Miedzinski and Luckett presented McDonald’s family with the folded and cased flags of both fire departments. The International Association of Firefighters (IAFF) awarded McDonald its Line of Duty Death medal. McDonald is the 2,294thIAFF member to fall in the line of duty.
Closing the church service, a firefighter played out the longtime firefighting tradition of striking a fire bell with the traditional code and bell pattern of 5-5-5; three separate batches of five strikes of the bell, signifying the last alarm for McDonald.
Following the church service, McDonald’s remains, contained in an urn, were driven to the cemetery on NDW Tower Ladder 21, by the same firefighter that drove McDonald on a fire truck, after McDonald was promoted to serve as the fire captain of that fire company, before being promoted to battalion chief.
Upon arrival at the cemetery, Luckett and Miedzinski carried McDonald’s remains and a U.S. Flag from the fire truck and turned them over to a lead petty officer from the JBAB-based U.S. Navy Ceremonial Guard, following an exchange of salutes between the fire chiefs and the Sailors.
The handoff signified the transition between the full honors fire department funeral to the execution of a precision military funeral and internment at a national cemetery for Veterans.
A Navy Band bugler played Taps and Navy Ceremonial Guardsmen rendered honors, including a gun salute, before presenting a U.S. Flag, folded by the Sailors, to the family.
Miedzinski presented the family with McDonald’s Battalion Chief’s fire helmet, well scarred by the many fires the he helped fight during his time as a chief.
During the ceremonies, hundreds of firefighters stood at attention, saluted and looked like a sea of blue, just as they had during the church service, earlier.
The words of a pastor, uttered during the church service, remained fresh in the minds of those at the cemetery. “Johnny is not dead, he’s been promoted to paradise. This is a time to celebrate that he lived, not that he died. This is not the end, but rather, a new beginning.”
“Johnny Mac lived well; loved well and laughed well. He is not dead, for the best is yet to come,” the pastor stated.
Likewise, the words contained in the friend’s letter read by Murray, included, “You can shed tears because he is gone or you can smile because he lived.”
Similarly, a letter read on behalf of McDonald’s oldest brother, Rod, encouraged the crowd to “Count your rainbows, not your thunderstorms.”
A Stafford County Fire and Rescue dispatcher transmitted a last call voice alarm over the fire department radio in honor of McDonald and concluded the dispatch with the statement, “He will be missed.”

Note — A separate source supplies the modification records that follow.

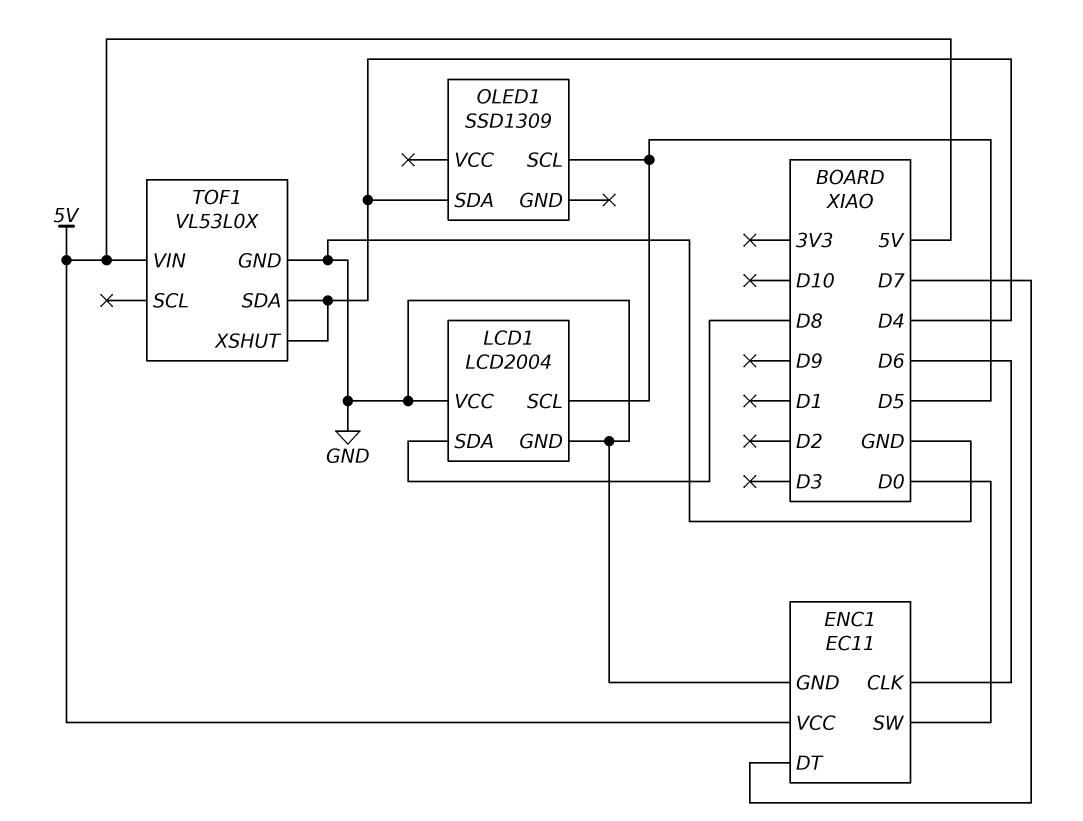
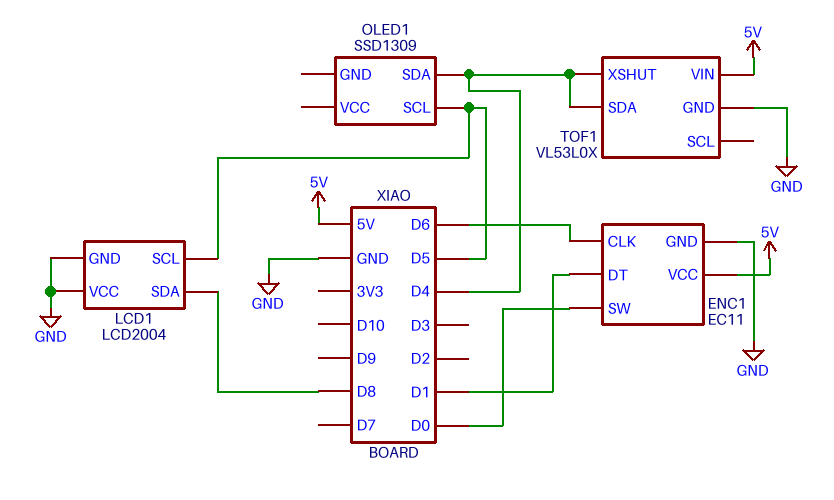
ENC1 pin DT: D7 -> D1

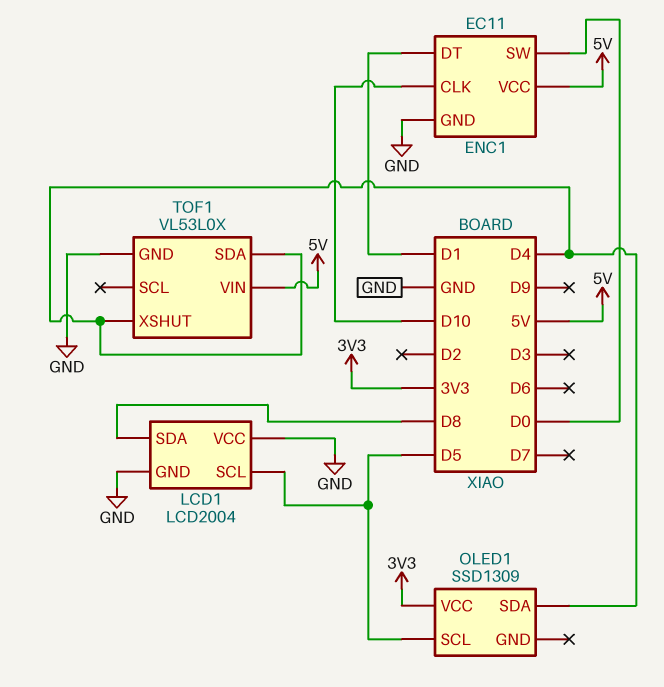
ENC1 pin CLK: D6 -> D10
OLED1 pin VCC: none -> 3V3

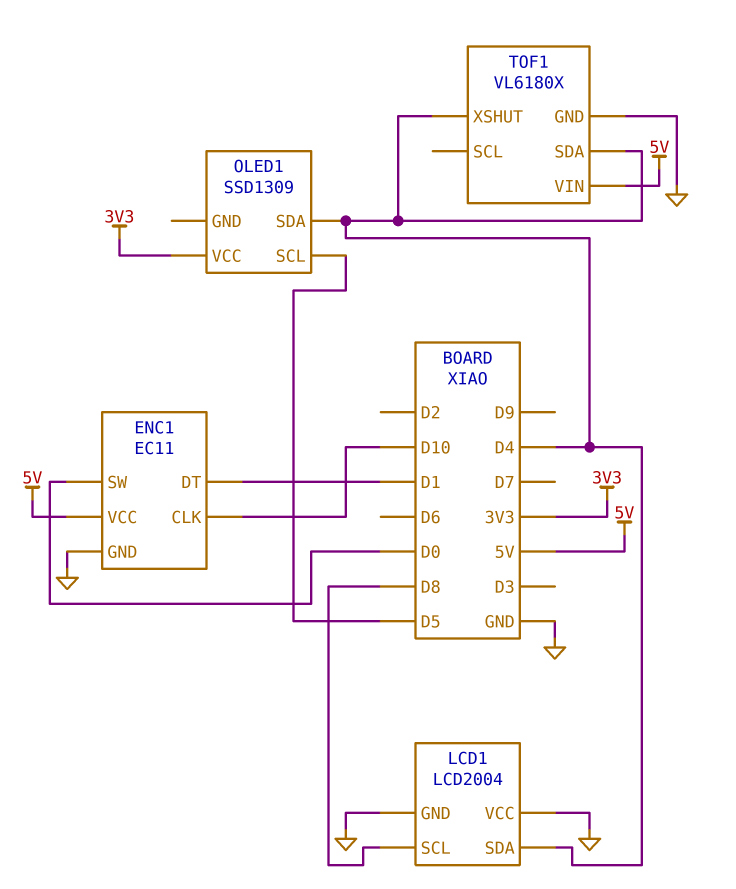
LCD1 pin SCL: D5 -> D8
LCD1 pin SDA: D8 -> D4
TOF1: VL53L0X -> VL6180X

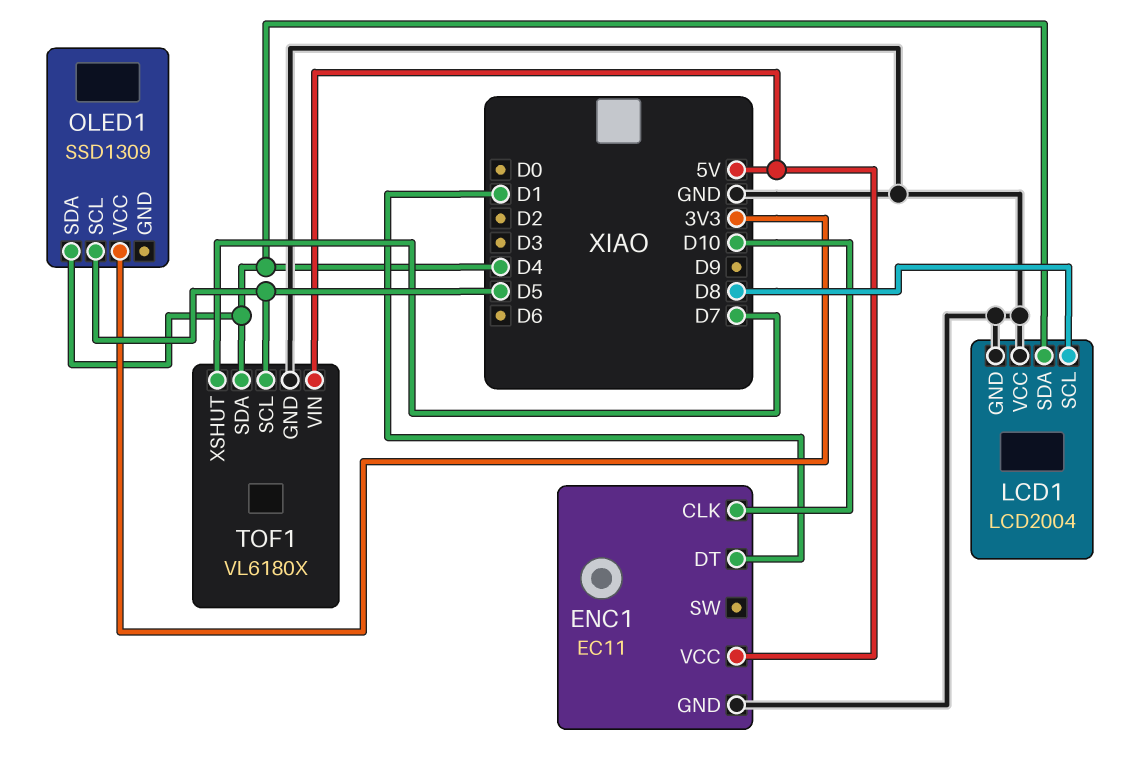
ENC1 pin SW: D0 -> none
TOF1 pin SCL: none -> D5
TOF1 pin XSHUT: D4 -> D7

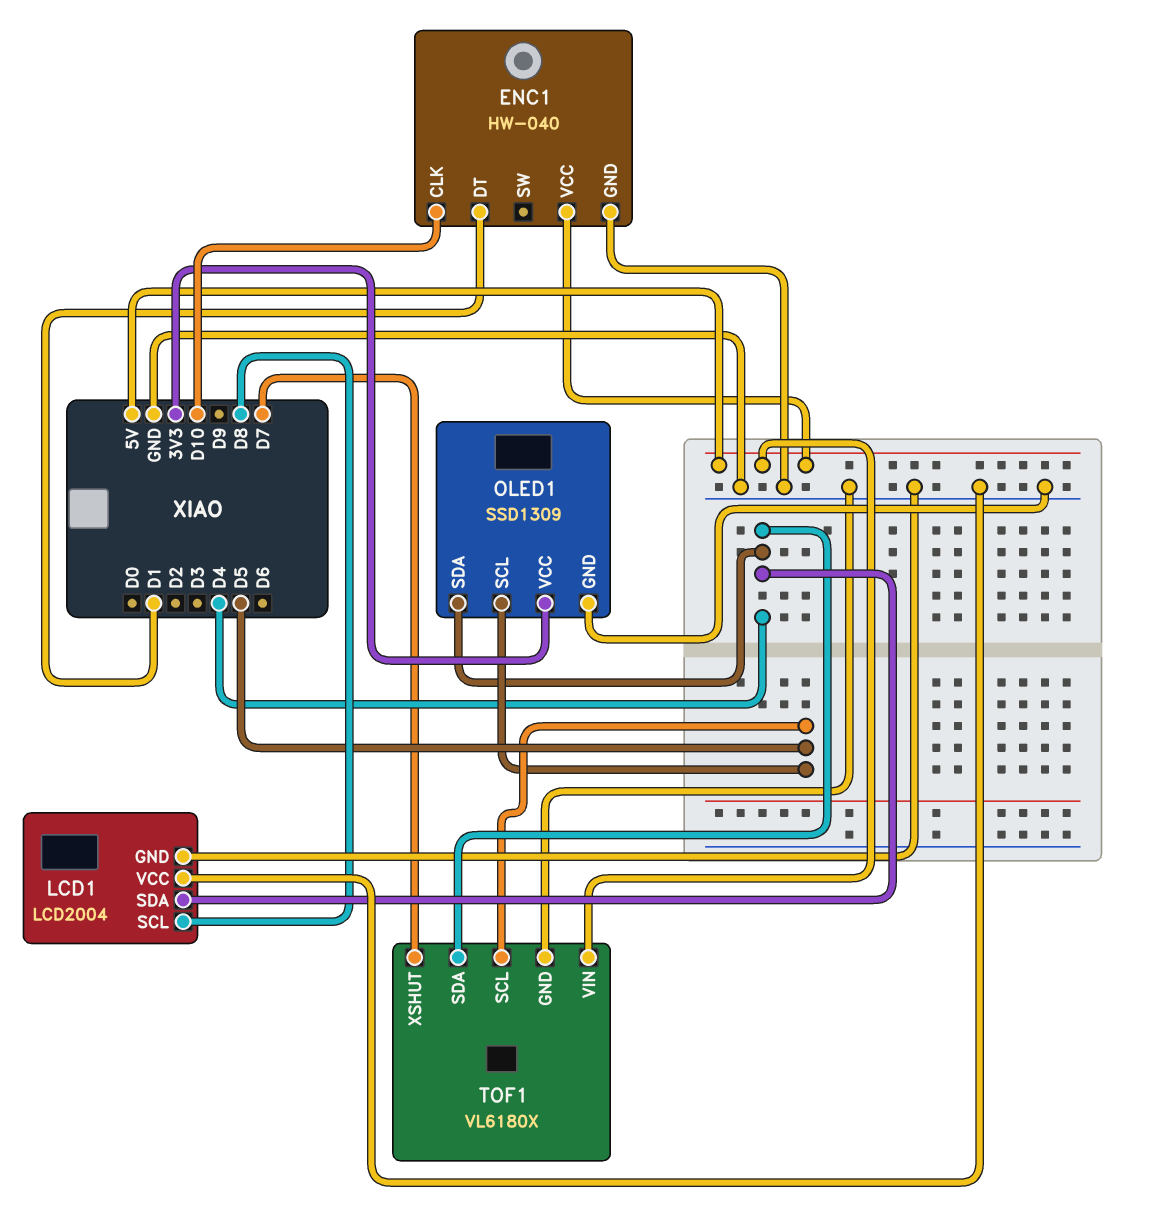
ENC1: EC11 -> HW-040
OLED1 pin GND: none -> GND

D.C. Fire Department’s Pipe Band played Amazing Grace as the memorial service came to an end.
“Remember the good times, his smiles; and remember him often,” daughter Ashley suggested.
She continued, “I hope you will take the lessons of my dad’s life; what he taught you, and do as he did, helping others in any way that you can. Let his legacy live forever,”
“Do for others as he did for you. Teach others as he taught you,” daughter Katie concluded.
“He was a valuable asset at JBAB. His loss will certainly impact all of us. We will not soon forget his long and dedicated service and fellowship,” JBAB Commander Navy Capt. Frank Mays said earlier.
Mays’ statements reflect those of hundreds of other people who knew, personally interacted or worked with, were taught by or benefitted from McDonald’s volunteerism, professionalism, integrity, love, friendship or generosity.